Take Eat, Pray, Love, the Julia Roberts-led classic based on Elizabeth Gilbert’s best-selling memoir. For years, we fantasised about ditching our daily grind to follow in Julia’s footsteps: devouring pizza in Italy, meditating in India and falling in love in Bali. But beyond the wanderlust and romanticism lies a queerer truth — Gilbert herself came out later in life and her upcoming memoir, All The Way Down The River: Love, Loss And Liberation, shares her experience of falling in love with her female best friend, giving the film an unexpected retrospective resonance for queer audiences.

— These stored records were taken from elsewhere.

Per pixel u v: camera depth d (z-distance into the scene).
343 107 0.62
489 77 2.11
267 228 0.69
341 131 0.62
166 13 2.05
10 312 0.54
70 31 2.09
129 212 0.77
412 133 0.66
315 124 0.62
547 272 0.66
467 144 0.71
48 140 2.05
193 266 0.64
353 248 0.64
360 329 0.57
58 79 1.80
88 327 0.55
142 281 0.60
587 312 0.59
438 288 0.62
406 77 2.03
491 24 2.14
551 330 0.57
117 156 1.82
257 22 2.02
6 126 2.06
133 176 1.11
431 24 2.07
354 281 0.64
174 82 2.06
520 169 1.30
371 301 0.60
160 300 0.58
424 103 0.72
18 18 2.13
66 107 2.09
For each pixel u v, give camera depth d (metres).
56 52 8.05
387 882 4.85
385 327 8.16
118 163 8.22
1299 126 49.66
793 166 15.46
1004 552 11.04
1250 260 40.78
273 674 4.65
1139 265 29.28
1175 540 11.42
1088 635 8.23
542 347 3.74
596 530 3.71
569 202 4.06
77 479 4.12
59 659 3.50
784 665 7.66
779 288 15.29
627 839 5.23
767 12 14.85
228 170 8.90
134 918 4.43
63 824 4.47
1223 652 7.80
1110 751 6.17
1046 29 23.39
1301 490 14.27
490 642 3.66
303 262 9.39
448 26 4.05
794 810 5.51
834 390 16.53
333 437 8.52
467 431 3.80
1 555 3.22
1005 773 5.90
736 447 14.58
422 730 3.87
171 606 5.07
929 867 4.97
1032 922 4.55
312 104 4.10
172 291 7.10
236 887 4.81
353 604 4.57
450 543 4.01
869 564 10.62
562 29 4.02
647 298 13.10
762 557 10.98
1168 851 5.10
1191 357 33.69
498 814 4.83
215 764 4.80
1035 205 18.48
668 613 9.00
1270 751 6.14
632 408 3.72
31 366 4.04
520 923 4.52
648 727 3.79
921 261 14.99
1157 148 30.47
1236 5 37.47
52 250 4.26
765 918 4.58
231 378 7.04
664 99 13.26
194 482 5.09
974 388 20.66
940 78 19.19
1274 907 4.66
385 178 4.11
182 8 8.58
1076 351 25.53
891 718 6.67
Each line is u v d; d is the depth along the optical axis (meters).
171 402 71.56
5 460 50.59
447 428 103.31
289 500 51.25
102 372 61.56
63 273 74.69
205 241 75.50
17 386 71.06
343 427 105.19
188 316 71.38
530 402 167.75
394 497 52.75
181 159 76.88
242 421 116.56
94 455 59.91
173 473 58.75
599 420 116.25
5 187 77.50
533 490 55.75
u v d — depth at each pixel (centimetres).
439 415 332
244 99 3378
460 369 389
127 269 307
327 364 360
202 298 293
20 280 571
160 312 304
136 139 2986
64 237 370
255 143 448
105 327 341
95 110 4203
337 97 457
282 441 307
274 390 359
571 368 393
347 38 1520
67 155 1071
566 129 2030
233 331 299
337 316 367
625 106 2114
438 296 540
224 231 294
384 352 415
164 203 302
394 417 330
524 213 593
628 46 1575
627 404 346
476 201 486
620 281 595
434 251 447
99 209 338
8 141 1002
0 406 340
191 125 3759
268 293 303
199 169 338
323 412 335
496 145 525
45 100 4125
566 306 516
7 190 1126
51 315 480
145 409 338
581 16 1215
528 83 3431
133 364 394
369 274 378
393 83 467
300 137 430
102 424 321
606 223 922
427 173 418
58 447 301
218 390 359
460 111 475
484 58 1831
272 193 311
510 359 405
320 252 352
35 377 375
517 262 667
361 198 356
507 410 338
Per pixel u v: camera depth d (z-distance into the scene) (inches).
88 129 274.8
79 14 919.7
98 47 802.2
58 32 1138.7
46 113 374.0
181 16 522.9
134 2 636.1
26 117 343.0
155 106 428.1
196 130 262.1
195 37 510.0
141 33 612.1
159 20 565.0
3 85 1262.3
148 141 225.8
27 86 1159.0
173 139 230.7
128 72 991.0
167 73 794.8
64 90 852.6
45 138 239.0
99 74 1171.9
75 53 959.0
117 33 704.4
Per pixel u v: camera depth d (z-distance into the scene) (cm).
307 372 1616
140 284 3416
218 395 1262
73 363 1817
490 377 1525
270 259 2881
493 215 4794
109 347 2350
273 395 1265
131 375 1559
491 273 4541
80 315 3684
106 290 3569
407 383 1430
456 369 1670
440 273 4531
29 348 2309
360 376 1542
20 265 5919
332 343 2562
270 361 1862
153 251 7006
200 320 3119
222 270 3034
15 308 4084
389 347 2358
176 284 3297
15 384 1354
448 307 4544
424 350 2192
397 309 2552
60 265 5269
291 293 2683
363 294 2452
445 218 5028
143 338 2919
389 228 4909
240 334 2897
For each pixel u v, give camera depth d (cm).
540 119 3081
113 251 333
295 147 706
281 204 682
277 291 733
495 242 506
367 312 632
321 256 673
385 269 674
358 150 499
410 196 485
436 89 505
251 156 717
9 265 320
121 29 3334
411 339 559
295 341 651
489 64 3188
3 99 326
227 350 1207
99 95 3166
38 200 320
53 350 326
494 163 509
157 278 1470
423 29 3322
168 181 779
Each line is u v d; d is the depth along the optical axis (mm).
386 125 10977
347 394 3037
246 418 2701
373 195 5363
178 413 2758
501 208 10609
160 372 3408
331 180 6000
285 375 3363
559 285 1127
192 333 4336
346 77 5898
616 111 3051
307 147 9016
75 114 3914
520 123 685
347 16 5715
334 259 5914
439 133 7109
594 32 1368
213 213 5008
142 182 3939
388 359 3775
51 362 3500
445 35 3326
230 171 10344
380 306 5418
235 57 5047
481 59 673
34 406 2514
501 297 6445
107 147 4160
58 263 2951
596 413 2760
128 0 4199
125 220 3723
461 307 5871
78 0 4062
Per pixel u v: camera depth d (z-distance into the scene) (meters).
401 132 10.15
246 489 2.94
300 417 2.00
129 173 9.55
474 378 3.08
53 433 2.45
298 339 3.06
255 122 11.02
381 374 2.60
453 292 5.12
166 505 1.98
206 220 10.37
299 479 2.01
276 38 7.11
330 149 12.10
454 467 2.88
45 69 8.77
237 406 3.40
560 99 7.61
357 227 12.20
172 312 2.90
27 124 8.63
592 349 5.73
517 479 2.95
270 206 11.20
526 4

How about Kirsten Dunst in Marie Antoinette (2006), Sofia Coppola’s lavish, candy-colored reimagining of the infamous queen’s life? Often hailed as one of the most visually stunning and stylistically bold period dramas of the 2000s, the film became an instant cult classic — especially within queer circles. While history may not confirm whether Marie Antoinette was actually locking lips with her ladies-in-waiting, Kirsten’s portrayal in this film exudes a kind of rebellious femininity and decadent defiance, reflecting Marie’s long secured status as a bona fide lesbian icon.

Or consider Mona Lisa Smile, another Julia Roberts classic that dared to challenge 1950s gender norms and encourage women to question the roles they were expected to play. While the film is often remembered for its glossy, collegiate aesthetic and feminist overtones, it also features a quietly revolutionary moment: the presence of a lesbian character, Amanda Armstrong, played by Juliet Stevenson. These small nods, often blink-and-you’ll-miss-it, meant the world to queer teens searching for themselves on screen. And while we may not have related completely to characters like gay teen Brandon in Easy A, we certainly knew what it felt like to be in the closet at high school. 

And then there are the films that aren’t overtly queer but are dripping in camp, like Burlesque, with its glitter, feathers and Cher. Or Charlie’s Angels: Full Throttle, which redefined girl power with action-packed sequences and endless costume changes. These films gave us something rare: unapologetic female energy, camp excess and strong characters who didn’t exist for the male gaze alone.

Today, we’re living through a sapphic renaissance in cinema, with more authentic representation than ever before. But this summer, take a moment to indulge in some noughties nostalgia. Rewatch the films that once made you feel seen — even if you didn’t fully understand why.